From a Class to a Career
According to Tom Baldassari, Vice President and Compliance Officer of Cameron State Bank in Lake Charles, Louisiana, the FDIC’s Money Smart program has changed at least one life long-term.
Baldassari told the story of a young woman in a Money Smart class that he had taught. The class was composed of students of all ages. There was one young lady who stood out from her classmates, asking lots of questions and demonstrating a real eagerness to learn. “After one class she came up to me, and we talked,” Baldassari said. “I asked her why she was in the class. She told me that she was a high school drop-out who had recently moved back home. She was taking classes to earn her GED and saw our ads for the Money Smart program. She wanted to learn more about managing her money so she signed up for the course. She completed the six-week course, and I never expected to see her again.”
But that’s where the story gets really interesting: “I was in our main office recently,” Baldassari continued. When I walked by the teller line, I heard a voice say, ‘Hi, Mr. Tom.’ Yes, sure enough, it was the same young woman, now working for our bank.”
Computer Classes Teach Financial Skills Too
Computer students in the Mendocino [California] Unified School District now learn financial life skills during classes with computer applications specialist Kathy Wylie.
Wylie’s students master standard computer software by working on projects. To make these projects more real, Wylie decided to incorporate Money Smart materials into her lessons.
Before beginning a career as a vocational education teacher Wylie had managed a real estate brokerage.
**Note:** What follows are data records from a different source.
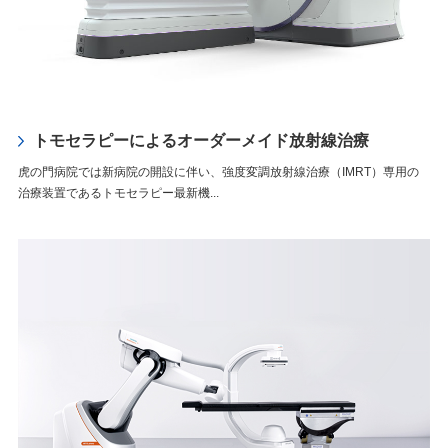
トモセラピーによるオーダーメイド放射線治療
虎の門病院では新病院の開設に伴い、強度変調放射線治療（IMRT）専用の
治療装置であるトモセラピー最新機...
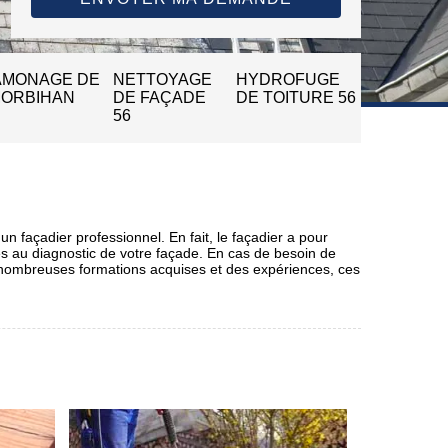
AMONAGE DE
NETTOYAGE
HYDROFUGE
MORBIHAN
DE FAÇADE
DE TOITURE 56
56
un façadier professionnel. En fait, le façadier a pour
les au diagnostic de votre façade. En cas de besoin de
e nombreuses formations acquises et des expériences, ces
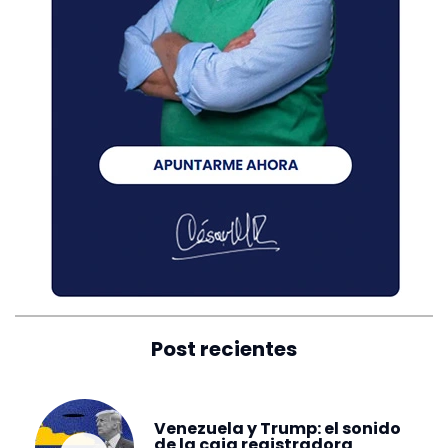
Post recientes
Venezuela y Trump: el sonido
de la caja registradora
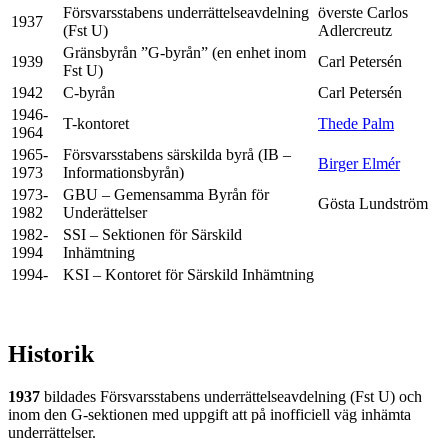
Försvarsstabens underrättelseavdelning
överste Carlos
1937
(Fst U)
Adlercreutz
Gränsbyrån ”G-byrån” (en enhet inom
1939
Carl Petersén
Fst U)
1942
C-byrån
Carl Petersén
1946-
T-kontoret
Thede Palm
1964
1965-
Försvarsstabens särskilda byrå (IB –
Birger Elmér
1973
Informationsbyrån)
1973-
GBU – Gemensamma Byrån för
Gösta Lundström
1982
Underättelser
1982-
SSI – Sektionen för Särskild
1994
Inhämtning
1994-
KSI – Kontoret för Särskild Inhämtning
Historik
1937
bildades Försvarsstabens underrättelseavdelning (Fst U) och
inom den G-sektionen med uppgift att på inofficiell väg inhämta
underrättelser.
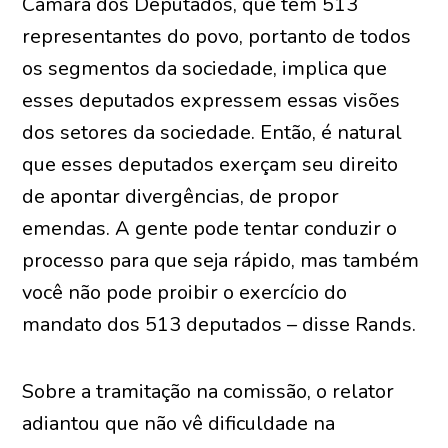
Câmara dos Deputados, que tem 513
representantes do povo, portanto de todos
os segmentos da sociedade, implica que
esses deputados expressem essas visões
dos setores da sociedade. Então, é natural
que esses deputados exerçam seu direito
de apontar divergências, de propor
emendas. A gente pode tentar conduzir o
processo para que seja rápido, mas também
você não pode proibir o exercício do
mandato dos 513 deputados – disse Rands.
Sobre a tramitação na comissão, o relator
adiantou que não vê dificuldade na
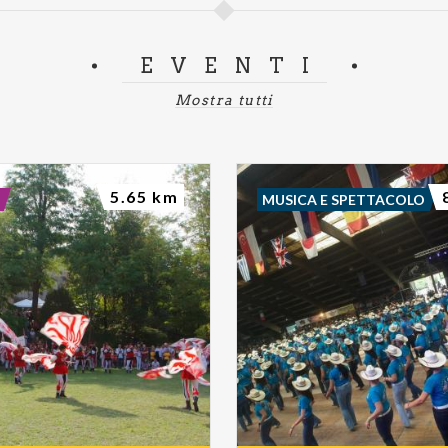
EVENTI
Mostra tutti
5.65 km
MUSICA E SPETTACOLO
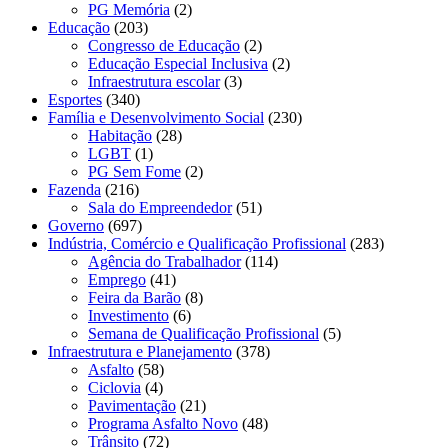
PG Memória
(2)
Educação
(203)
Congresso de Educação
(2)
Educação Especial Inclusiva
(2)
Infraestrutura escolar
(3)
Esportes
(340)
Família e Desenvolvimento Social
(230)
Habitação
(28)
LGBT
(1)
PG Sem Fome
(2)
Fazenda
(216)
Sala do Empreendedor
(51)
Governo
(697)
Indústria, Comércio e Qualificação Profissional
(283)
Agência do Trabalhador
(114)
Emprego
(41)
Feira da Barão
(8)
Investimento
(6)
Semana de Qualificação Profissional
(5)
Infraestrutura e Planejamento
(378)
Asfalto
(58)
Ciclovia
(4)
Pavimentação
(21)
Programa Asfalto Novo
(48)
Trânsito
(72)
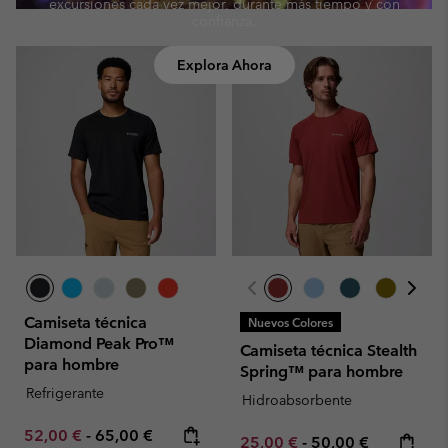
excursiones cada vez mejor, durante más tiempo y con
confianza.
Explora Ahora
Camiseta técnica
Nuevos Colores
Diamond Peak Pro™
Camiseta técnica Stealth
para hombre
Spring™ para hombre
Refrigerante
Hidroabsorbente
Minimum sale price:
Maximum price:
52,00 €
-
65,00 €
Minimum sale price:
Maximum price:
25,00 €
-
50,00 €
In that career she had seen prospective buyers who had little understanding of how to handle their money. Small financial mistakes prevented them from being able to buy a house, she said. Thus, when thinking about student computer projects she decided that she wanted to arm her students not just with computer skills but also with life skills that could protect them when facing common financial temptations.
A special Web site that Wylie built - http://mhs.mcn.org/~moneysmart/ - exemplifies her approach to adapting Money Smart to her classes, which range from 9th- through 12th-grades.
Her students may be very sophisticated about using computers, but they are very unsophisticated about managing their money. Wylie says that “Teenagers can be jolted when they learn that a mortgage runs for 30 years, an unimaginable length of time for a 17-year-old.” Many students are shocked when they discover how small mistakes can derail future plans. Wylie also encourages her students to talk with their parents about managing money.
The in-class reward is seeing her students experience an “aha” moment as they understand the need to protect their credit. Wylie said a longer-term reward is the students who come back from college and tell her, “I wished that I’d listened better. This stuff is really important!”